愛知県立大学が新学群「共創学群 社会イノベーション学類」を2028年開設へ 文理融合で社会課題解決の人材育成
愛知県立大が新学群「共創学群」を2028年開設へ 文理融合 (12.03.2026)

愛知県立大学が新学群「共創学群 社会イノベーション学類」を2028年開設へ 文理融合で社会課題解決の人材育成

愛知県立大学(長久手市)は、学部・学科に相当する新たな教育組織として「共創学群 社会イノベーション学類」(仮称)の新設を目指している。2026年度に文部科学省へ設立申請を行い、認可されれば2028年4月の開設を予定している。この新学群は、文系と理系の枠組みを超えた融合教育と研究を展開し、現代社会が直面する複雑な問題や企業の課題を解決に導く人材の育成を目的としている。

新組織の概要と教育方針

新たな組織は長久手キャンパスに設置される予定で、入学定員は45人とされる。既存の文系学部から同数の定員を削減して設置するため、大学全体の総定員数は変わらない。愛知県立大学が従来から強みを持つ外国語教育や情報技術分野に加え、経営学やマーケティングなど実践的な要素を組み合わせることで、自治体や企業、シンクタンクなど多様な分野で活躍できる学生の育成を図る。

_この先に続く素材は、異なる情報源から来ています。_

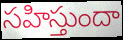
సహిస్తుందా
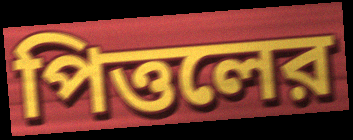
পিত্তলের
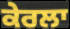
ਕੇਰਲਾ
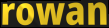
rowan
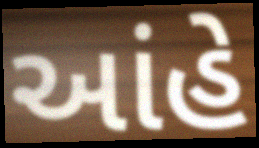
આંહે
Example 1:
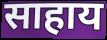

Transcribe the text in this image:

साहाय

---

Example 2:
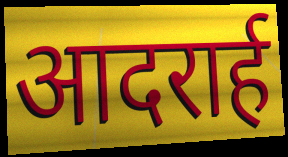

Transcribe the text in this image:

आदरार्ह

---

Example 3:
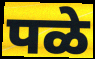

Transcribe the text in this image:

पळे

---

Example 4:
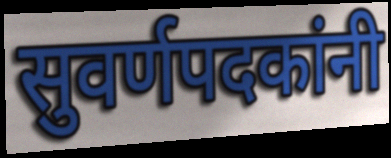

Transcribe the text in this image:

सुवर्णपदकांनी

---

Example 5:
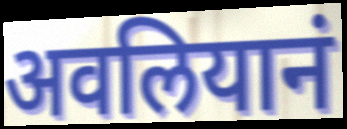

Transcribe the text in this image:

अवलियानं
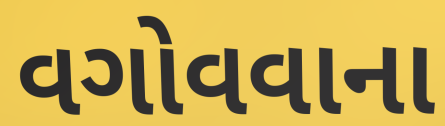
વગોવવાના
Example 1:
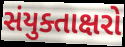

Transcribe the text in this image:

સંયુક્તાક્ષરો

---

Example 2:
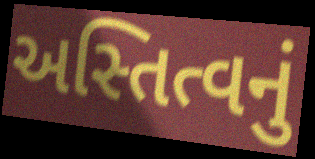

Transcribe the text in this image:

અસ્તિત્વનું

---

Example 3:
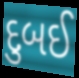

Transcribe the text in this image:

દુબઈ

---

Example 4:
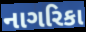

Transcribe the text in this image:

નાગરિકા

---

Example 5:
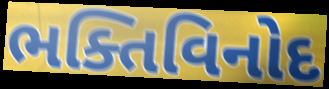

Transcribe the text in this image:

ભક્તિવિનોદ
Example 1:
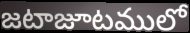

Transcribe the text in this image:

జటాజూటములో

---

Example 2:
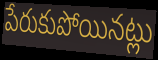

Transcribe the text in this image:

పేరుకుపోయినట్లు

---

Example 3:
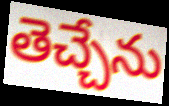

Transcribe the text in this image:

తెచ్చేను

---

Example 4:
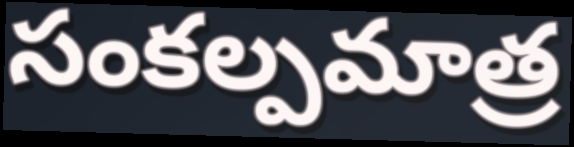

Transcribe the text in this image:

సంకల్పమాత్ర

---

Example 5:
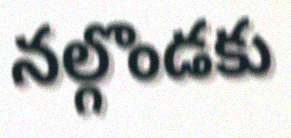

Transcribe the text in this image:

నల్గొండకు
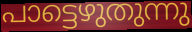
പാട്ടെഴുതുന്നു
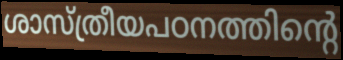
ശാസ്ത്രീയപഠനത്തിന്റെ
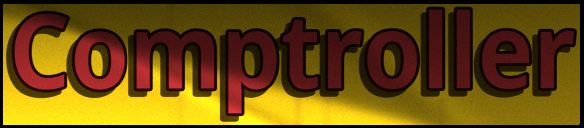
Comptroller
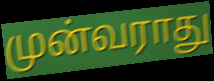
முன்வராது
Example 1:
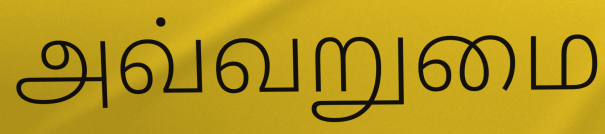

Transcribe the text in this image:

அவ்வறுமை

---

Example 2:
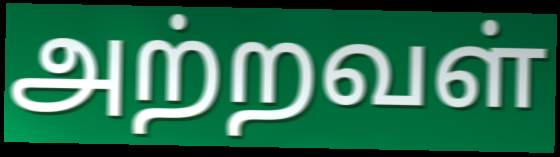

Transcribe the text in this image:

அற்றவள்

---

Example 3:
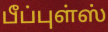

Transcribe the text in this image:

பீப்புள்ஸ்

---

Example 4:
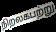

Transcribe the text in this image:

நிறலகபற்று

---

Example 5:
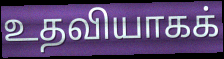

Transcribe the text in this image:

உதவியாகக்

教育の特徴として、卒業までに企業などの外部機関と連携した課題解決型学習(PBL)の授業を複数回受けることが挙げられる。具体的には、1年次に現場での課題発見の視点や方法を学び、その後、語学やプログラミング、経営学など解決に必要な知識や技能を学内で習得する。3年次と4年次には再びPBLに取り組み、課題の発見から解決策の提示まで一連のプロセスを実践的に経験するカリキュラムが組まれている。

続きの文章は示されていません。